Blue is another color that evokes certain aspects of nature such as beautiful clear skies and softly moving ocean waves. If you want to have blue throughout your house, you should definitely consider lighter shades of blue—shades that closest resemble colors of the sky or a crystal clear ocean.

If you want to keep the ocean in mind, blue curtains are always great to have around. You can open up the window a bit—letting the curtains sway back and forth in a lightly undulating motion—almost mimicking the very movement of the sea.

Light blue blankets are also a good way to go simply because of the soft texture and the capability to envelop oneself in a blanket (not smother or suffocate—just surround).
Try not to go with any blues that are too dark, just in case your child finds darker colors to feel a bit ominous or brooding.


If you can’t decide between blue or green you can always go in between with turquoise.



White is a simple color, and it’s hard to really develop any negative associations with it. It’s possible that sometimes white may feel overly sterile or cold, but if you have white walls or various white objects around the home that aren’t an overwhelming shade of white, you should be fine.

One way to surround your kid with white is to maybe give your kid a white bathrobe. It’s something you wrap around yourself, and bathrobes are comfortable and soft. Of course, white blankets are great too. If your baby is surrounded by white blankets in her crib (or light blue as previously mentioned), your little one will feel calm simply because white is a neutral color.


Yellow often makes us think of sunshine—and many find sunshine to be peaceful—so just remember that if you choose to use yellow throughout your home that you don’t use a shade that’s overly bright. It can just be sort of tough on the eyes, and bright yellow is more of a stimulating color.

A fun way to expose your child to yellow is through a sort of arts and crafts project (really this only works if you have a toddler). You and your kid can find soothingly yellow construction paper, and cut out little suns to put throughout the house as decorations. It’s a fun activity and a nice way to spend time with your kid.

If it’s a baby, you can simply cut out the paper yourself, and maybe make a mobile of sorts to hang over your baby’s crib. Mobiles don’t have to be used only with babies (toddlers like mobiles too—really everyone likes them), but a mobile is definitely an easy way to give your baby a dose of yellow if you want to do more than just wrap her in a yellow blanket.

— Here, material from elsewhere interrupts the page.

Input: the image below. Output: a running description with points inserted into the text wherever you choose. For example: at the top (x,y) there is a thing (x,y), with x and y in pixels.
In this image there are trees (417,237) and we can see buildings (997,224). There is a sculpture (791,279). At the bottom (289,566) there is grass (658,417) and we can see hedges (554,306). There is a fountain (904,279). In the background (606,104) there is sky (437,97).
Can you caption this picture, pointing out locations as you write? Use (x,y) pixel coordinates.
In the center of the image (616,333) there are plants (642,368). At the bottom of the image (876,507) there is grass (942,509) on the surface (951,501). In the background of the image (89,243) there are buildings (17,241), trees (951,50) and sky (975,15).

If you don’t really feel like painting your whole home with purple, having a flower garden is a great way to give your kid some exposure to purple. You might want to consider violets (that one’s pretty obvious), lavenders, clematises, or verbenas—there’s just so many to choose from. Having a flower garden filled with purple will make for a beautiful sight, and it’s always nice to just relax outside with your kid.


Most of us don’t think of grey as the most exciting color, but the idea here isn’t to get excited—it’s to keep calm. If you’re going for grey you might just want to focus on the color of your walls.

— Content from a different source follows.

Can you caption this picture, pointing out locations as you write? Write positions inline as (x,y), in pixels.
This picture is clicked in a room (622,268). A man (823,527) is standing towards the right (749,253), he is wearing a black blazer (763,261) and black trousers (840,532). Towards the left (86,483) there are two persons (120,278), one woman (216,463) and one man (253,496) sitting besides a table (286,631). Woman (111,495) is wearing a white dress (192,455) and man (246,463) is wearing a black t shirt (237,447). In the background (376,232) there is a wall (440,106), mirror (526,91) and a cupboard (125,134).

Gentle and light shades of pink are actually considered to be productive for good Feng Shui—so it’s definitely something to consider if you’re looking for soothing colors for your kid’s room. If you really like the flower garden idea, there’s also tons of flower choices you can turn to.


Brown is a good color to consider seeing as how it’s an earth tone. Like most of the colors you want to expose your little one to, you probably want to stay on the lighter side.

Again, being in a garden of sorts is a great option—so keeping your kid around soil isn’t really that bad of an idea (it might be messy at times, but mess and kids go hand in hand).

Wooden furniture around the house is a solid way to go, as is light brown or beige carpets. If you feel safe with hardwood floors that’s ok too. Though, putting in hardwoods is a huge commitment so you might want to just stick with furniture, walls, or playing in the dirt.

So, whether you want to paint your walls, decorate your home, do a fun art project, or just let a garden bloom in your backyard—all options are an excellent way to expose your child to colors that are guaranteed to keep her calm.